## What to work on
**1)** According to the biography of Castro Alves, why did his left foot have to be amputated? Answer in one to three sentences.
**2)** Retype the part of the listing that opens with the line containing "determined by: Saarela, J." and continues through the end of the listing.

━━━━━ Excerpt provided

Antônio Frederico de Castro Alves (14 March 1847 – 6 July 1871) was a Brazilian poet and playwright, famous for his abolitionist and republican poems. One of the most famous poets of the "Condorism", he won the epithet of "O Poeta dos Escravos" ("The Poet of the Slaves").

He is the patron of the 7th chair of the Brazilian Academy of Letters.

Life

Castro Alves was born in the town of Curralinho (renamed "Castro Alves" in his honor in 1900), in the Brazilian state of Bahia, to Antônio José Alves, a doctor, and Clélia Brasília da Silva Castro, one of the daughters of José Antônio da Silva Castro (a.k.a. "Periquitão", Portuguese for "Big Parakeet"), a prominent fighter in the 1821–23 Siege of Salvador. In 1853, he was sent to study in the Colégio Sebrão, run by Abílio César Borges, the Baron of Macaúbas. There, he met and befriended Ruy Barbosa.

In 1862, he moved to Recife to study at the Faculdade de Direito do Recife, but he was rejected twice. He was not able to join the college until 1864, there meeting Tobias Barreto and José Bonifácio the Younger (step-grandson of the statesman José Bonifácio). They heavily influenced Alves' writing style, and he, in turn, influenced them both. His father died in 1866 and shortly after, he met the Portuguese actress Eugênia Câmara, and started dating her.

In 1867, Alves returned to Bahia with Câmara and wrote his drama Gonzaga, ou A Revolução de Minas, based on the life of the Luso-Brazilian Neoclassic poet Tomás António Gonzaga and his participation in the failed 1789 Minas Conspiracy. In the following year, he and Câmara went to São Paulo, where he entered the Faculdade de Direito da Universidade de São Paulo and once more met Ruy Barbosa. There he also befriended Pedro Luís Pereira de Sousa and wrote a poem named "Deusa incruenta", based on Sousa's work "Terribilis Dea". His play Gonzaga was performed at the end of 1868. It was well received by critics and public alike, but Alves was sad because his romantic engagement with Eugênia Câmara had terminated.

During a hunting trip in the same year, Alves received an accidental shotgun wound in his left foot, which had to be amputated due to the risk of gangrene. However, a prosthesis was made for him, and thus he was able to walk again (although with the use of an assistive cane). He spent 1870 in his home-state of Bahia, trying to recover from the tuberculosis he got while in São Paulo. Also in 1870, Alves published the poetry book Espumas Flutuantes – the only work he published during his lifetime. All his other works were published posthumously.

━━━━━━━━━━
━━━━━ Record list

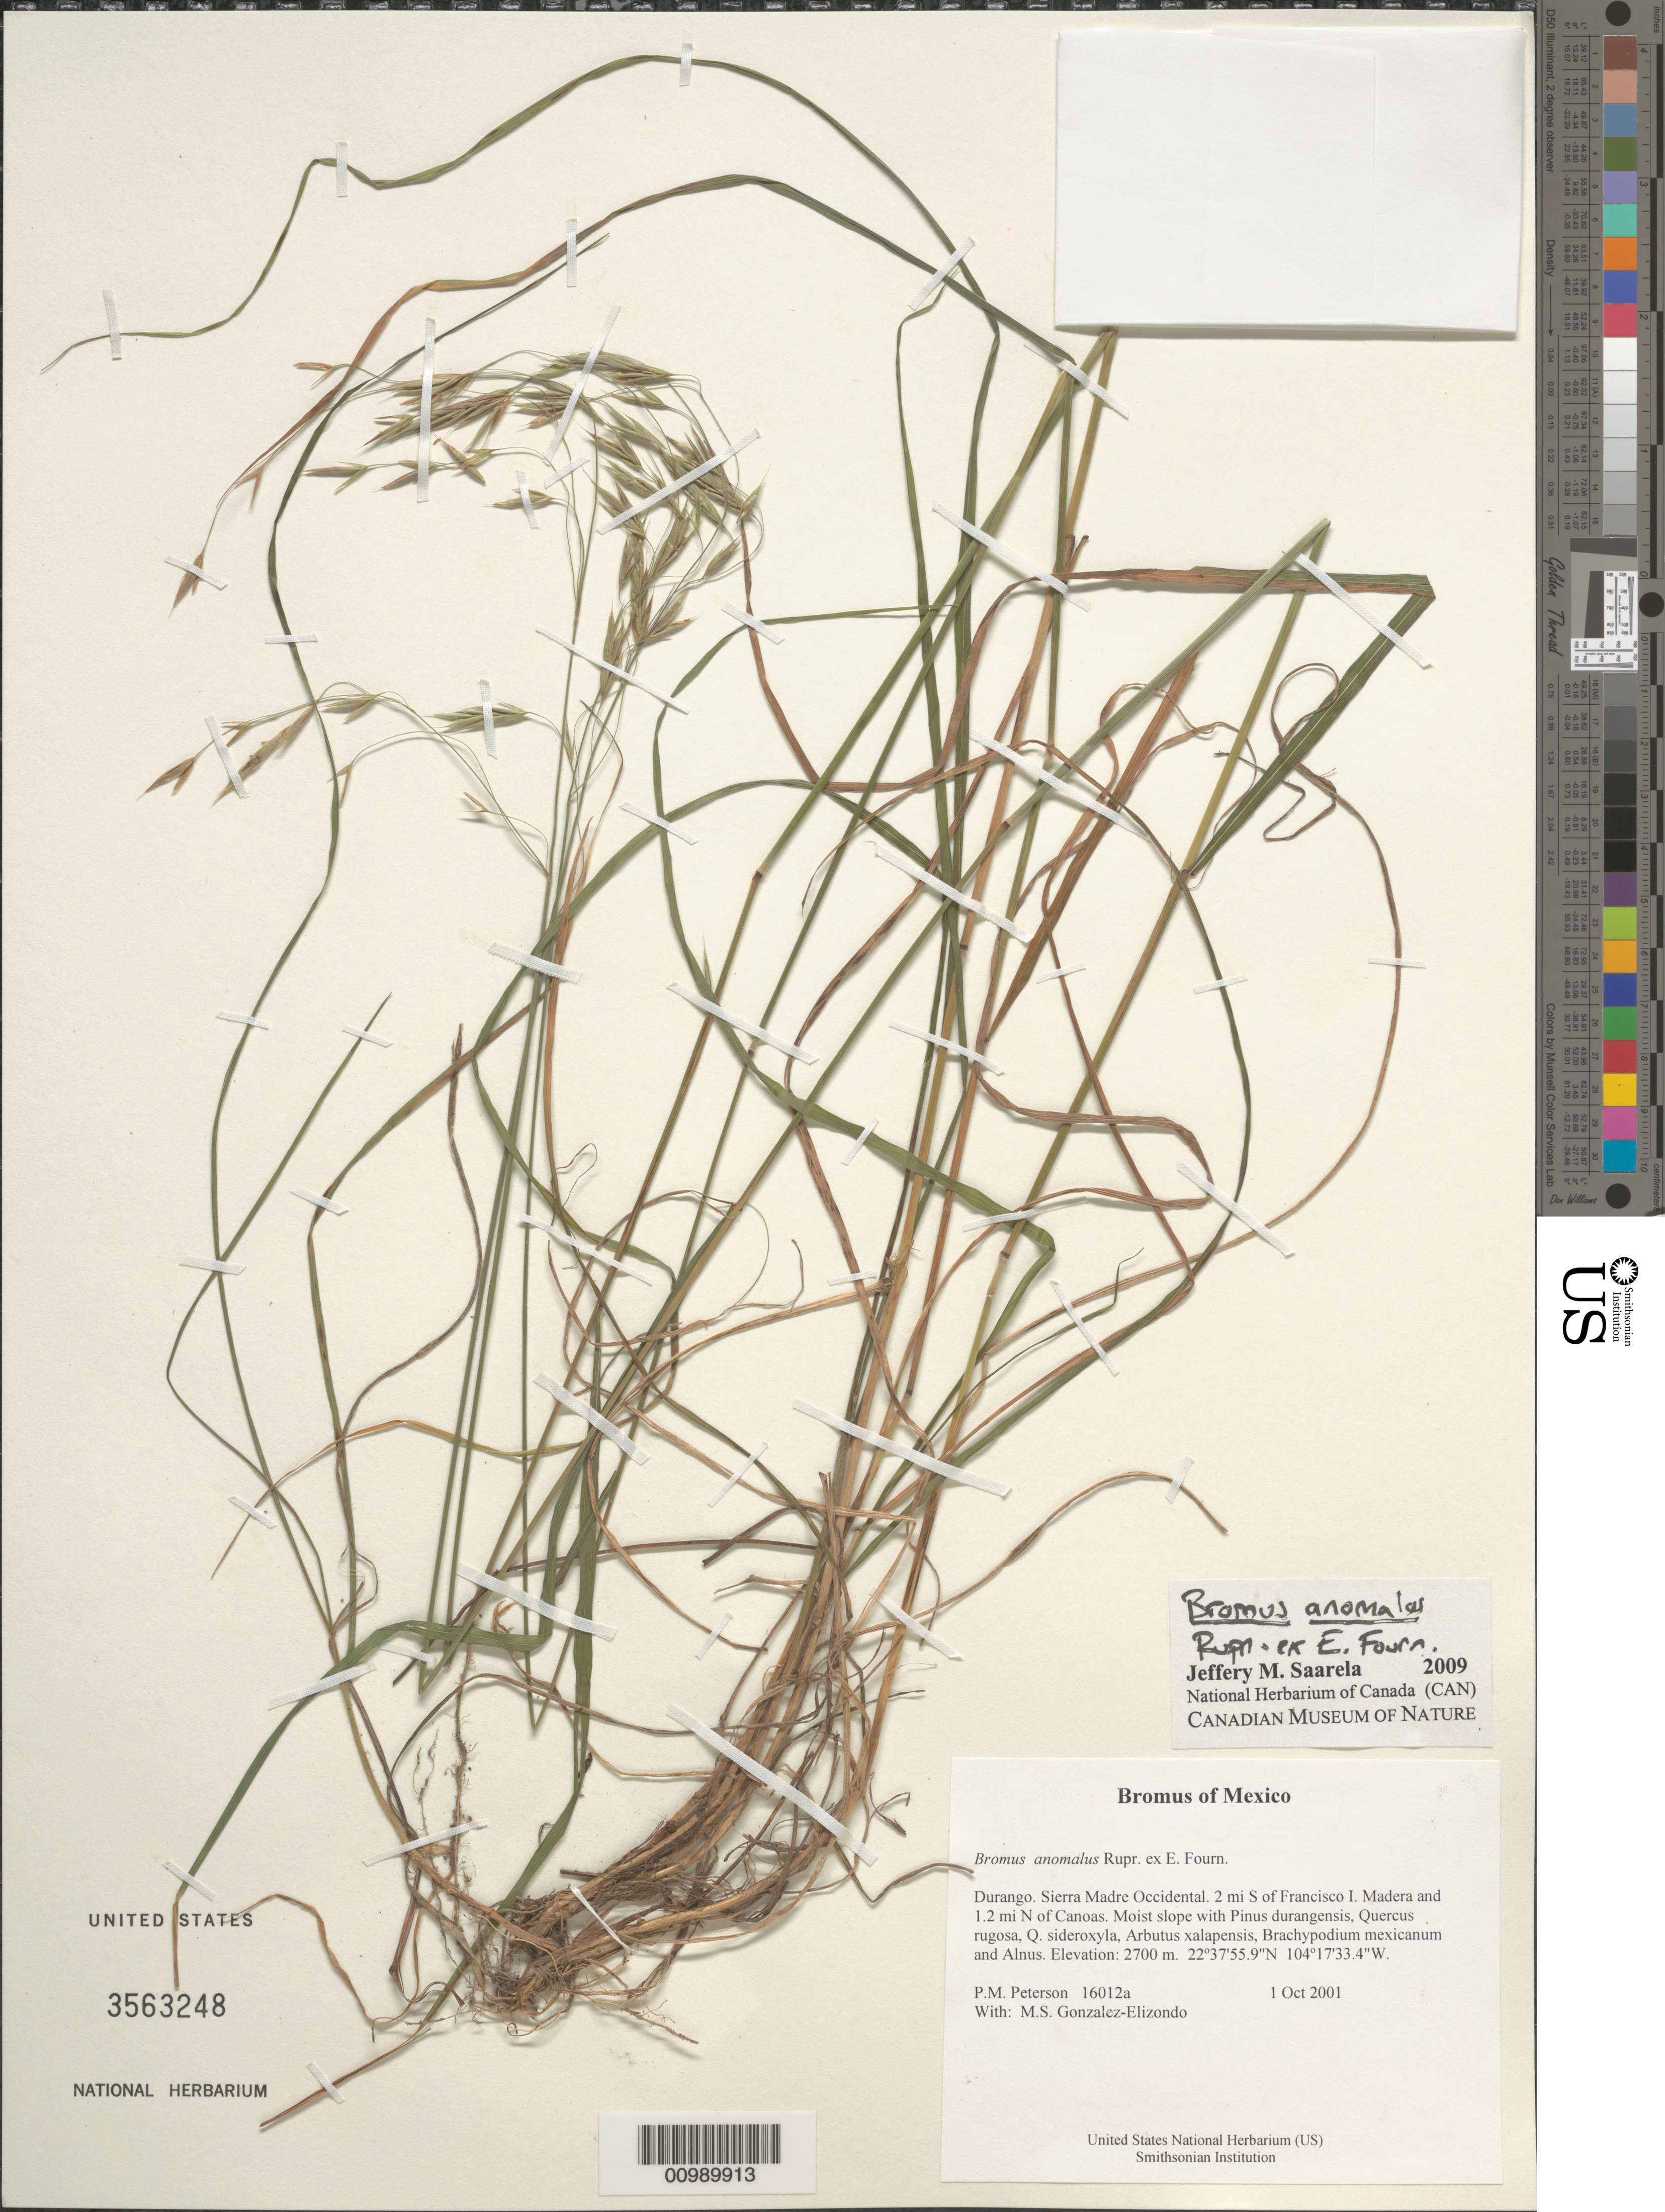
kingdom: Plantae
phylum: Tracheophyta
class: Liliopsida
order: Poales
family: Poaceae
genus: Bromus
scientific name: Bromus anomalus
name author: Rupr. ex E. Fourn.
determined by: Saarela, J. M., (CAN), Canadian Museum of Nature (CANADA)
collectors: P. M. Peterson & M. S. González-Elizondo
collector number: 16012a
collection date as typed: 01 Oct 2001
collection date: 2001-10-01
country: Mexico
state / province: Durango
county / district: Sierra Madre Occidental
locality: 2 mi S of Francisco I. Madera and 1.2 mi N of Canoas. Moist slope with Pinus durangensis, Quercus rugosa, Q. sideroxyla, Arbutus xalapensis, Brachypodium mexicanum and Alnus.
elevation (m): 2700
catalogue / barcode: US 3563248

━━━━━━━━━━

## Responses in order
**1)** During a hunting trip in 1868, Castro Alves suffered an accidental shotgun wound to his left foot. The foot had to be amputated because of the risk of gangrene.

**2)**
determined by: Saarela, J. M., (CAN), Canadian Museum of Nature (CANADA)
collectors: P. M. Peterson & M. S. González-Elizondo
collector number: 16012a
collection date as typed: 01 Oct 2001
collection date: 2001-10-01
country: Mexico
state / province: Durango
county / district: Sierra Madre Occidental
locality: 2 mi S of Francisco I. Madera and 1.2 mi N of Canoas. Moist slope with Pinus durangensis, Quercus rugosa, Q. sideroxyla, Arbutus xalapensis, Brachypodium mexicanum and Alnus.
elevation (m): 2700
catalogue / barcode: US 3563248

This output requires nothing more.